╭──
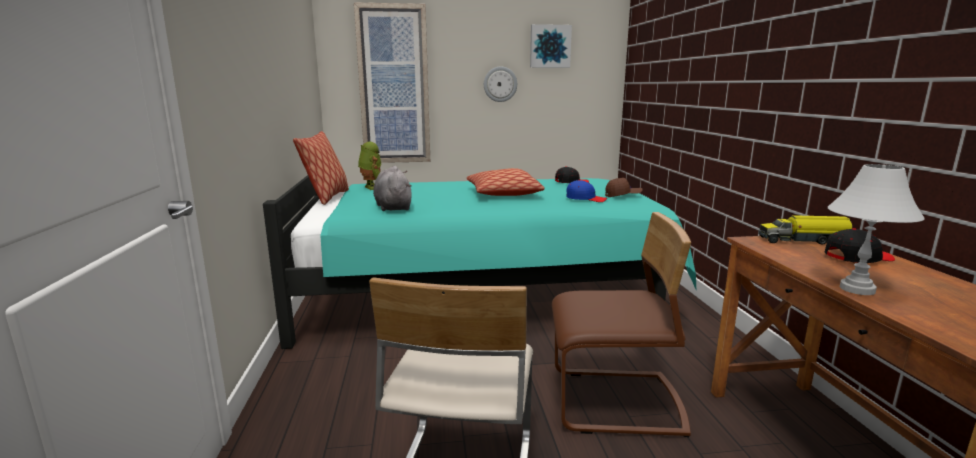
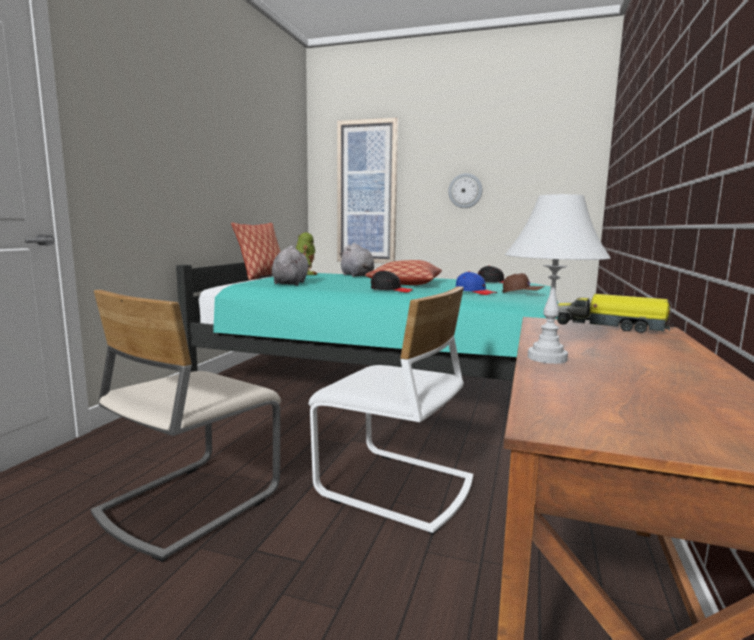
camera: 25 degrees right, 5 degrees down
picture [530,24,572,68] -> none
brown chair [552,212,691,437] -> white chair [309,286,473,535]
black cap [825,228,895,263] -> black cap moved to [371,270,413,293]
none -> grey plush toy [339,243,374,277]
╰──
### ASSIGNMENT
Restate word for word each line of the data from the one with "brown chair [552,212,691,437]" to the last, keeping both ends.

### ANSWER BOX
brown chair [552,212,691,437] -> white chair [309,286,473,535]
black cap [825,228,895,263] -> black cap moved to [371,270,413,293]
none -> grey plush toy [339,243,374,277]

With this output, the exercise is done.